PASAJE CITADO:

<<<<

Por Norman Birnbaum, catedrático emérito en la Facultad de Derecho de la Universidad de Georgetown. Traducción de M. L. Rodríguez Tapia (EL PAÍS, 27/01/08):
Los presidentes de Estados Unidos, después de las elecciones, no siempre hacen realidad sus promesas en materia de política exterior. John Kennedy se comprometió a restaurar la superioridad militar estadounidense, descubrió que la superioridad no significaba nada en la crisis de los misiles cubanos y entonces propuso negociar el final de la guerra fría. Lyndon Johnson acusó a los republicanos de ser el partido de la guerra, y a continuación empujó al país al desastre de Vietnam. Nixon denunció a los que querían negociar con China, y después visitó Pekín. Reagan exigió el fin del Imperio del Mal y luego se paseó amigablemente con Gorbachov por la Plaza Roja. El presidente actual dijo que iba a reducir las intervenciones exteriores de Estados Unidos, y ahora hace hincapié en la hegemonía mundial.
Los nuevos presidentes de EE UU heredan los problemas sin resolver de sus predecesores. También, la inercia del aparato de política exterior, decidido a perpetuar su influencia, su poder y sus puestos de trabajo. Los presidentes son abanderados -con o sin entusiasmo- del triunfalismo imperial que une a una nación dividida en otros aspectos. Nunca se ve mucha reflexión presidencial, por muy inteligente que sea la persona en cuestión. En muchos casos, saben más de lo que creen que pueden decir. Eisenhower pensaba que sus generales no tenían sentido del límite, Johnson sabía que era imposible ganar la guerra en Vietnam, Nixon se burlaba del anticomunismo sobre el que había construido su carrera. Quizá la excepción sea Bush, que puede que piense verdaderamente lo que dice.
La política exterior no está ocupando un lugar destacado en las elecciones primarias, dominadas por preguntas sobre la capacidad y el carácter de los candidatos y por la economía. La cuestión del carácter consiste, normalmente, en saber si el candidato tiene la fuerza suficiente para derrotar a los enemigos del país. Otra pregunta más realista que no suele hacerse es si el candidato tiene la fuerza suficiente para hacer frente al aparato de política exterior. El último presidente al que el aparato ha cerrado el paso es Bush, cuya retórica antiiraní es más ruidosa cuantas menos posibilidades tiene de ordenar a sus oficiales que vayan a la guerra.
Los demócratas prometen retirar las tropas estadounidenses de Irak lo antes posible. Los republicanos hablan de mantener el rumbo, sin especificar cuál es ese rumbo. McCain asegura que el “refuerzo” está funcionando. Seguramente sabe que el mayor refuerzo es el que han experimentado los sobornos a los baazistas, y que las regiones que ahora están tranquilas volverán a sumirse en el caos en cuanto se vayan las tropas de Estados Unidos. Clinton y Obama han discutido a propósito de Irak, pero sus diferencias son mínimas. Obama prefiere sacar a las tropas de Irak pero mantener reservas en Kuwait para un posible regreso, y Clinton quiere conservar una fuerza en Irak para ayudar al Gobierno amigo (completamente imaginario). Obama ha criticado a Clinton por dejar carta blanca a Bush en Irán, pero se niega a excluir la posibilidad de un ataque contra dicho país. Como de costumbre, los demócratas, temerosos de que les tachen de débiles, no saben ofrecer alternativas serias. Eso sí, se atreven a exigir mayores esfuerzos en Afganistán… sobre todo por parte de los europeos.

>>>>

Entradas de datos recopiladas:
<<<<

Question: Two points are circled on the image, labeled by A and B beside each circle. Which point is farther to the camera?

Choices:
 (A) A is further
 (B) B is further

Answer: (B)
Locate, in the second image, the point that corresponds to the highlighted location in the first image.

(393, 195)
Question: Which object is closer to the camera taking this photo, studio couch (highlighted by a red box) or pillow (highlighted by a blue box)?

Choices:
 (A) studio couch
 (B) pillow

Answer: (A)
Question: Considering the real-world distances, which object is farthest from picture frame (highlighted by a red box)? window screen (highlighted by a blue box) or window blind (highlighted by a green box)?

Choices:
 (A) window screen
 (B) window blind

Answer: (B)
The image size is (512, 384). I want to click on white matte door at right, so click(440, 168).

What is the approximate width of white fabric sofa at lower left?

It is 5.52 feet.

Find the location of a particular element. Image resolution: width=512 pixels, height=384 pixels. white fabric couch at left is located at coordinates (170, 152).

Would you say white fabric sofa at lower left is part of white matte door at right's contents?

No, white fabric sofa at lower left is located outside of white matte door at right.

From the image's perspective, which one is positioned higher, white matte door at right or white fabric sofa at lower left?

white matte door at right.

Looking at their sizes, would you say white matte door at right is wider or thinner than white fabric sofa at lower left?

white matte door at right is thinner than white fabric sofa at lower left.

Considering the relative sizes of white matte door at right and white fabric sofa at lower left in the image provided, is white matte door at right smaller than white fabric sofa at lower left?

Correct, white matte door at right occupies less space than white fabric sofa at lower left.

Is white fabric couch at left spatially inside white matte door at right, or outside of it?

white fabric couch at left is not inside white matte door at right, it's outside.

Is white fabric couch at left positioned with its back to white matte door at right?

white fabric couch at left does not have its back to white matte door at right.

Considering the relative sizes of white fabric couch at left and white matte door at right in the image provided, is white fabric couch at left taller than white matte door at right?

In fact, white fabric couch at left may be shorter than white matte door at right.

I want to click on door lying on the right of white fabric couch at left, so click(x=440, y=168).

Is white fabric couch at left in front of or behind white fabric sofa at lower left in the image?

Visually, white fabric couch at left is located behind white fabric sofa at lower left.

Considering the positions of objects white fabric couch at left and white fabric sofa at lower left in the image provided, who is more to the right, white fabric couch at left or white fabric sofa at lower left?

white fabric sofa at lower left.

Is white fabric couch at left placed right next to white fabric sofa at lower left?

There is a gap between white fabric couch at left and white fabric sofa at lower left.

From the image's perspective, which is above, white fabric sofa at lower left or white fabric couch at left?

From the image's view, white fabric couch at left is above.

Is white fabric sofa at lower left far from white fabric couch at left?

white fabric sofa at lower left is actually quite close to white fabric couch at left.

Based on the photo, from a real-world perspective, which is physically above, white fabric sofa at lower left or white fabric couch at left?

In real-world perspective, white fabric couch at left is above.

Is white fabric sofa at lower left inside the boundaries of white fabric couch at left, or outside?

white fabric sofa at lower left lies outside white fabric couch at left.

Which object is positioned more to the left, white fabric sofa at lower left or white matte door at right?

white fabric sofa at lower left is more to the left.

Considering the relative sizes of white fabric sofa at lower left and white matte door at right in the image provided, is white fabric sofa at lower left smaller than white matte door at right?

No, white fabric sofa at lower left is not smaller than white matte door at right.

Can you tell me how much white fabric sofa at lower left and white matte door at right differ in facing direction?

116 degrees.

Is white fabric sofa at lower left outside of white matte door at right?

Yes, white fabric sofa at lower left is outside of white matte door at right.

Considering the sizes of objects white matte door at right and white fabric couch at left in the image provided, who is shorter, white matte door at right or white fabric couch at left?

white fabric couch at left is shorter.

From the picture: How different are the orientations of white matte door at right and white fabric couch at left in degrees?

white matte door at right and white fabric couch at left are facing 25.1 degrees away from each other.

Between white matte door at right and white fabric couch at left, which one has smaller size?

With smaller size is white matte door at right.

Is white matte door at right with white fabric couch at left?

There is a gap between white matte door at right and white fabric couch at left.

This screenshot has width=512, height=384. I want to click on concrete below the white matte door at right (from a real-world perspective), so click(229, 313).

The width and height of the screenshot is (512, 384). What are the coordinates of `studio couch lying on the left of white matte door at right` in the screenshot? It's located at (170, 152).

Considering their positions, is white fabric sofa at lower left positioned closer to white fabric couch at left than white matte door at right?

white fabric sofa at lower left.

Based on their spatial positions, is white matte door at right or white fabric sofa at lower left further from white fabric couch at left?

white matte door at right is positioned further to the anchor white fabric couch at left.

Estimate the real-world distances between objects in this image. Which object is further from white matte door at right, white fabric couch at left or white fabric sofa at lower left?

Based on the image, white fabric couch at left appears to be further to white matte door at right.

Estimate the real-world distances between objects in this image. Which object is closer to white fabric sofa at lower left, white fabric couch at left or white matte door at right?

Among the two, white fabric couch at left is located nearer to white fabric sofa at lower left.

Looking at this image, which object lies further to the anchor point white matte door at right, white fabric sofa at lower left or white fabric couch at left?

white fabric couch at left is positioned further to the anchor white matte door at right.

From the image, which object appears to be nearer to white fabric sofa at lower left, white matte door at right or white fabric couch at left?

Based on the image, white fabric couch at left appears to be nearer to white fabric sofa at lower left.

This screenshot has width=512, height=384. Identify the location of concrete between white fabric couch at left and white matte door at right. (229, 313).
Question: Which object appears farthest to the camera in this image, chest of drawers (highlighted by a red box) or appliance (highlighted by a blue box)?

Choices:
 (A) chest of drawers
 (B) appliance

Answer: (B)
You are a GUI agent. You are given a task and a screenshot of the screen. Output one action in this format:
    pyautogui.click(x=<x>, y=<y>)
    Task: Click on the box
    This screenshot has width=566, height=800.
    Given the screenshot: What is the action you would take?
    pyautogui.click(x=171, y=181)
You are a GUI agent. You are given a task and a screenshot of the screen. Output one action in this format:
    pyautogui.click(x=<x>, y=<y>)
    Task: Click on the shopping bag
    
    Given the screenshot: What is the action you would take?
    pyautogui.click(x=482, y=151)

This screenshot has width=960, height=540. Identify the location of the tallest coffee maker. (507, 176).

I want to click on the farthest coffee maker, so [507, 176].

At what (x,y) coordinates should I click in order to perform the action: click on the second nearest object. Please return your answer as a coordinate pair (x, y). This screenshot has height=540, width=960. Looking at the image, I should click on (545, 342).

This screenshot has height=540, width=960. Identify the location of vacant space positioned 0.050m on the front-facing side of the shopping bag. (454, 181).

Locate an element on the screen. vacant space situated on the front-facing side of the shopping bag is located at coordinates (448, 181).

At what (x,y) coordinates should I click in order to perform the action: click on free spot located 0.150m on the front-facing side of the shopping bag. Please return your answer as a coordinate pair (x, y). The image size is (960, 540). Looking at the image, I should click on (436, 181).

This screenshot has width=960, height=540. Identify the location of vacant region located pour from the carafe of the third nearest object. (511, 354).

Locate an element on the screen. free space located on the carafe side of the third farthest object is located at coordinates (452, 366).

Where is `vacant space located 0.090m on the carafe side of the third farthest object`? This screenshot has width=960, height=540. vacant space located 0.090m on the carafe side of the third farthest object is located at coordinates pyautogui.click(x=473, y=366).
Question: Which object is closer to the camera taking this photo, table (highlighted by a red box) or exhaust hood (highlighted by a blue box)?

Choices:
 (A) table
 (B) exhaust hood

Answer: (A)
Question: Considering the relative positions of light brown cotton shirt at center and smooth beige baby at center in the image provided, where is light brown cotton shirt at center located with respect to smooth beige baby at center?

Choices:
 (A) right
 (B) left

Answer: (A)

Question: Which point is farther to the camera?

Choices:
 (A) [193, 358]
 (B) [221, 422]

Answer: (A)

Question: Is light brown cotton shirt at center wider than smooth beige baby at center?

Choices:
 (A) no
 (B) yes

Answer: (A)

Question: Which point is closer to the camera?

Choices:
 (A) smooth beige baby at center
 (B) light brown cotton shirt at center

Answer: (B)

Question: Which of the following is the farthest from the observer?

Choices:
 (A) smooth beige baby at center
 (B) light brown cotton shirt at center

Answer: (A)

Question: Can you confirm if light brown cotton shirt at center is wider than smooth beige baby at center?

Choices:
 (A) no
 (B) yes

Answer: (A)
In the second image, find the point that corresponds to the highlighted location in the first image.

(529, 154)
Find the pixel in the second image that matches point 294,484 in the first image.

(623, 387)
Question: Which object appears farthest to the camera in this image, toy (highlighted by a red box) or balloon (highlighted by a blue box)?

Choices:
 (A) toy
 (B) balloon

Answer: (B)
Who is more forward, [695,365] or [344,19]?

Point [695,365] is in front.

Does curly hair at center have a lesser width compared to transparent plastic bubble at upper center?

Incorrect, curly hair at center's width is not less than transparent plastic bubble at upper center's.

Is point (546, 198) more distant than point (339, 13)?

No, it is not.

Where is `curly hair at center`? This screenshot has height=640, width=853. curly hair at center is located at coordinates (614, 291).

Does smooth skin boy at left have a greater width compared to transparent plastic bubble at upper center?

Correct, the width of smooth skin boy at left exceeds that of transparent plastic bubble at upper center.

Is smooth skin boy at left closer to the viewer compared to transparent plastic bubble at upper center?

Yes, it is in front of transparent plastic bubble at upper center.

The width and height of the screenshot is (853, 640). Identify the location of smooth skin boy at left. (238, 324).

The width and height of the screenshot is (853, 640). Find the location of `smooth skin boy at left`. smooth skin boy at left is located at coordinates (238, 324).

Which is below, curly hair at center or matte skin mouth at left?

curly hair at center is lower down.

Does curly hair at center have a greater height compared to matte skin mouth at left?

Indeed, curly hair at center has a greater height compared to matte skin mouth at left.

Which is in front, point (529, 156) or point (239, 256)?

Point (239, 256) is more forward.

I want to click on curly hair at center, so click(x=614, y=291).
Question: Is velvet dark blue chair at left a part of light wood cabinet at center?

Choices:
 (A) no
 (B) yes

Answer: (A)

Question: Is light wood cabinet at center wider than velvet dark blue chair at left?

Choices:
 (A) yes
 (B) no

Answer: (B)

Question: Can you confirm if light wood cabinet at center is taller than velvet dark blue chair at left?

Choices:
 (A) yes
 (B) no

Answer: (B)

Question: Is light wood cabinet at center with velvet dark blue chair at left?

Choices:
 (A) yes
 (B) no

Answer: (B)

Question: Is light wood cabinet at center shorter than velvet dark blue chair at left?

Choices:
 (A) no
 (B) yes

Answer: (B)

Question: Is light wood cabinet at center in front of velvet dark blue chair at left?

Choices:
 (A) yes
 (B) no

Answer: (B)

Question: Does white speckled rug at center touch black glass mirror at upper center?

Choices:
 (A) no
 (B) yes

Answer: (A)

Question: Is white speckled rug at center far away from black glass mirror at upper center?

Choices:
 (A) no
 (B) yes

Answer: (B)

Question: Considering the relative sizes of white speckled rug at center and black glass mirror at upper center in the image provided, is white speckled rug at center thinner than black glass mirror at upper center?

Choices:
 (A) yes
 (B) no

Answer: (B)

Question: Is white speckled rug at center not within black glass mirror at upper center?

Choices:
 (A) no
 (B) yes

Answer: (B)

>>>>

OBJETIVOS:
1. ¿Cómo se traduce al inglés esta frase del artículo sobre la política exterior estadounidense: «Los nuevos presidentes de EE UU heredan los problemas sin resolver de sus predecesores.»?
2. Resume en español el artículo sobre la política exterior estadounidense en dos oraciones.
Los ítems proceden de una fuente distinta.

RESULTADOS FINALES:
1. New US presidents inherit the unresolved problems of their predecessors.

2. Los presidentes de Estados Unidos no siempre cumplen sus promesas de política exterior, y heredan tanto los problemas sin resolver de sus predecesores como la inercia de un aparato decidido a perpetuar su influencia y su poder. La política exterior ocupa poco lugar en las primarias, las diferencias entre Clinton y Obama sobre Irak son mínimas y los demócratas, temerosos de que los tachen de débiles, no ofrecen alternativas serias.